No es la primera vez que amanecemos consternados por una noticia de terrorismo. Y nos podemos preguntar cuándo fue la primera vez que el mundo occidental presenció los embates violentos del islam. La respuesta habría que buscarla en los inicios de la era medieval. Se trata del terror más antiguo y más nuevo: siempre nuevo.
Aunque hemos avanzado mucho en la ciencia, la tecnología y las armas, no hemos descubierto un modo definitivo de combatir la amenaza cultural y religiosa que representa el islam en su manifestación más ortodoxa o apegada a la vida de su fundador. Nos mantenemos con la misma mentalidad del siglo XII en adelante. No nos extrañe, pues, si aparecen fenómenos similares a las cruzadas, la inquisición, etc., tan criticados por nosotros, cristianos, implacables críticos y detractores de nuestra propia fe y de nuestra propia historia.
Me resulta superficial achacar la muerte de los periodistas del Charlie Hebdo al irrespeto de la libertad de expresión por parte del mundo musulmán. La razón es mucho más profunda. Nosotros, los occidentales, más inclinados a la libertad de espíritu que a la uniformidad de la materia, creemos en la muerte moral, en la pérdida de la reputación, en el descrédito y en la vejación por razones éticas (usual proceder de estos caricaturistas). No hace falta morir o matar físicamente: existe la opinión pública, el juicio implacable, la condena de muerte a la religión por motivos morales. Se puede matar con palabras, con burlas e insultos. La fe no se debilita matando sino difamando. Pero para el islam ambas muertes se identifican cabalmente. No existe otra forma de vivir -ni otra forma de morir- que confesando el nombre de Alá, a Mahoma como su profeta, y dando guerra al infiel.

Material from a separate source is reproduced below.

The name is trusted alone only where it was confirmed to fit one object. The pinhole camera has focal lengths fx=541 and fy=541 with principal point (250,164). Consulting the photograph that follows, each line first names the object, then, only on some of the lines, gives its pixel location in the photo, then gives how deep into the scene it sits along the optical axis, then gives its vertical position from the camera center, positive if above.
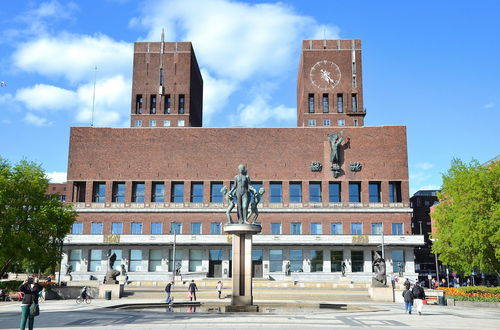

Por eso, una consideración más profunda de estos sucesos nos lleva a plantear la posibilidad de enfrentar el fanatismo con métodos distintos a la perpetración de la muerte moral al islam; estrategia que se asemeja a una pistolita de agua frente a un fusil. Las opciones que se nos presentan son dos: la guerra -de las cruzadas para acá ha sido el camino y es un fracaso puesto que aquí seguimos- o la religión bien vivida con nuestro propio contenido pero con la misma máxima del islam: "Ninguna constricción en las cosas de fe".
Si algo cuestionamos los cristianos es la propia fe; e incluso la misma capacidad humana de creer. Un creyente es una especie de ser menos culto, o sub-normal, ignorante, digno de burla, supersticioso e infeliz. Pocos reconocen que los logros de la cultura occidental están plenamente asociados al desarrollo de la fe cristiana. Muy pocos aceptan que la ciencia y la religión pueden cultivarse, con la misma intensidad, por la razón humana.
Quizás alguna vez nos hemos hecho la pregunta: ¿Por qué el Dios de los cristianos murió en una cruz con ese gesto de brazos abiertos, de inmolación, de nula resistencia, de inmenso amor? El amor, el respeto al otro, el don de sí mismo es lo contrario al juego de la muerte moral. Porque si jugamos a la muerte estamos en tremenda desventaja; pero si jugamos al amor somos invencibles. Ésta es la fe cristiana. En esto consiste nuestro modo de vivir el "ninguna constricción en las cosas de fe". ¡Qué lejos estamos de comprenderlo! y, al mismo tiempo, ¡qué fácil y cercano se nos haría si cerrásemos filas en torno al Papa Francisco! Si, lejos de burlar, caricaturizar y difamar la propia fe, o la ajena, nos empeñásemos en hacer vida el respeto y el amor al prójimo.
El camino para enfrentar el fundamentalismo es la conversión auténtica a la verdadera fe que no denigra la razón sino que la eleva, la purifica y la hace más capaz de lo bueno y lo bello.